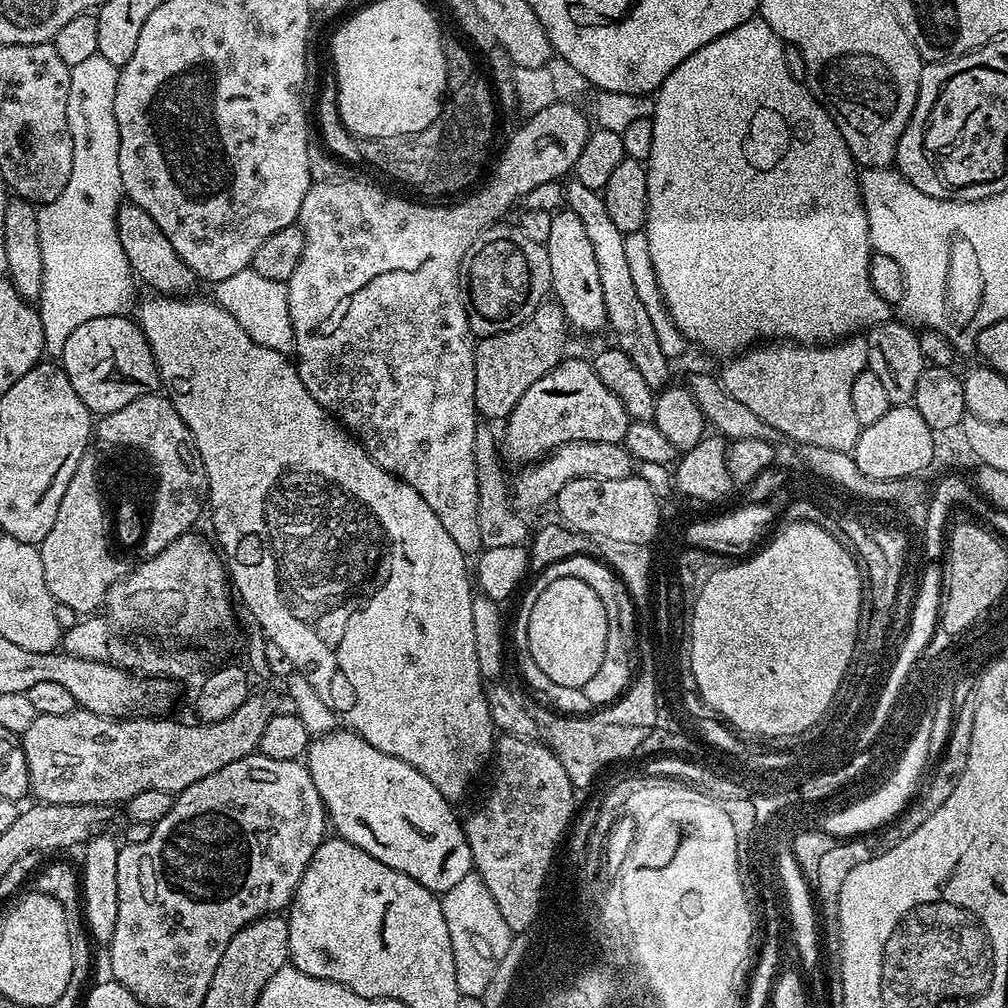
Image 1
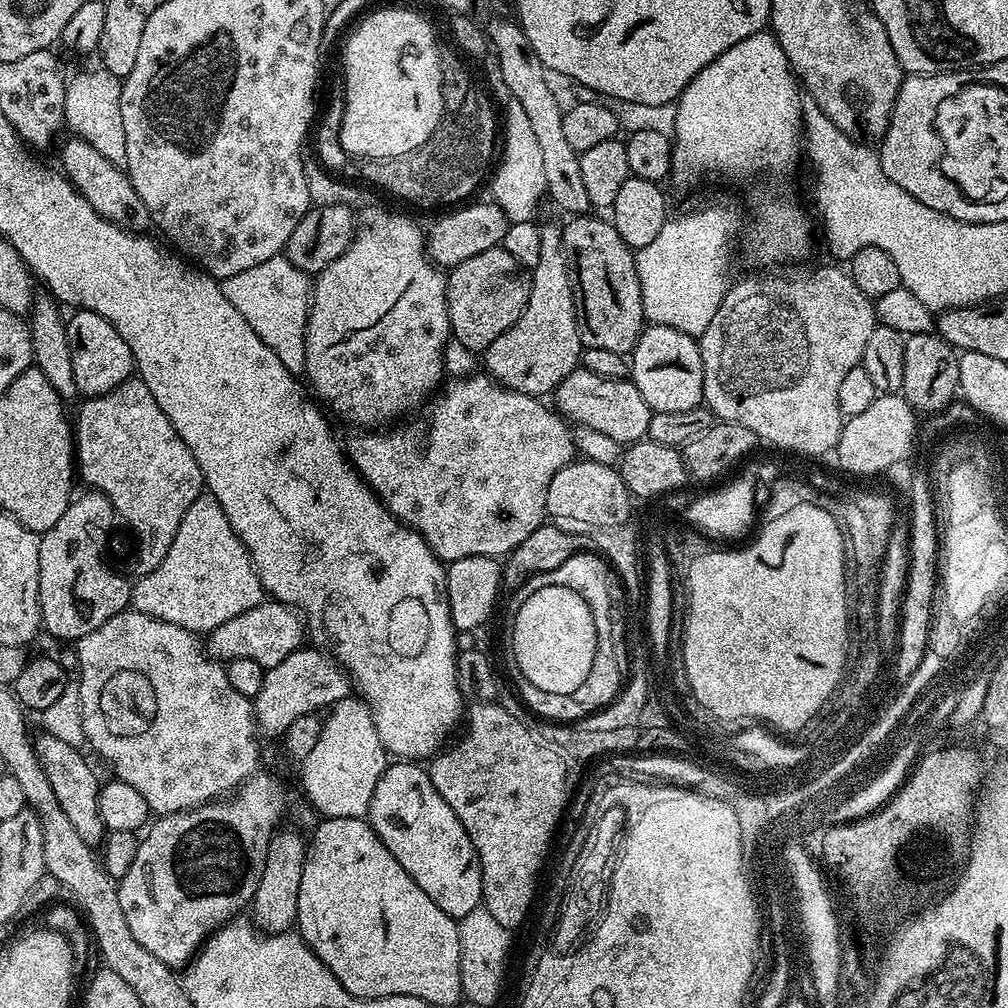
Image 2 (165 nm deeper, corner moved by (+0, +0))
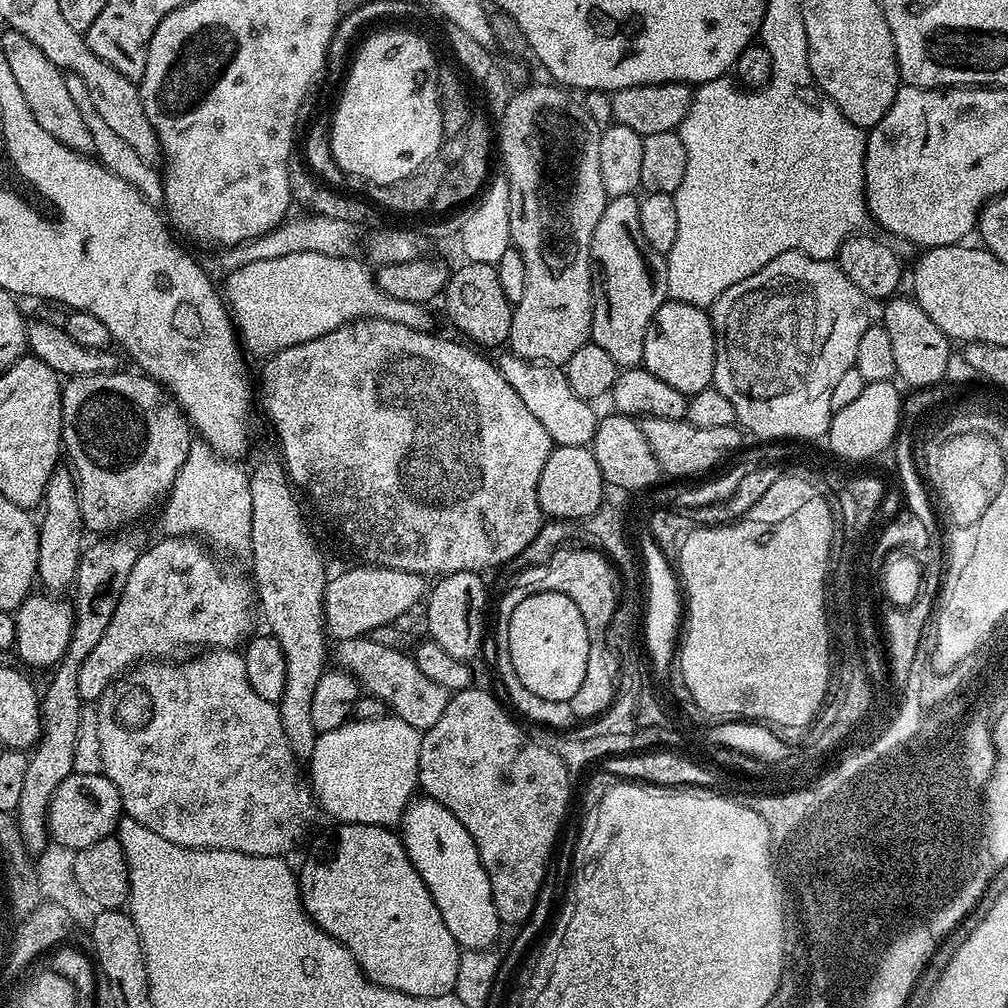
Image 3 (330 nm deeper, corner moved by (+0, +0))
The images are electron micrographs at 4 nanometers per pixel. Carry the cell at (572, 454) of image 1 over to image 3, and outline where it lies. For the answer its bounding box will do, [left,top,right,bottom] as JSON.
[258,318,554,574]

=-=-=

### Assigned task
Please retype the records above exactly, but leave out any pictures.

### Result below
Image 1
Image 2 (165 nm deeper, corner moved by (+0, +0))
Image 3 (330 nm deeper, corner moved by (+0, +0))
The images are electron micrographs at 4 nanometers per pixel. Carry the cell at (572, 454) of image 1 over to image 3, and outline where it lies. For the answer its bounding box will do, [left,top,right,bottom] as JSON.
[258,318,554,574]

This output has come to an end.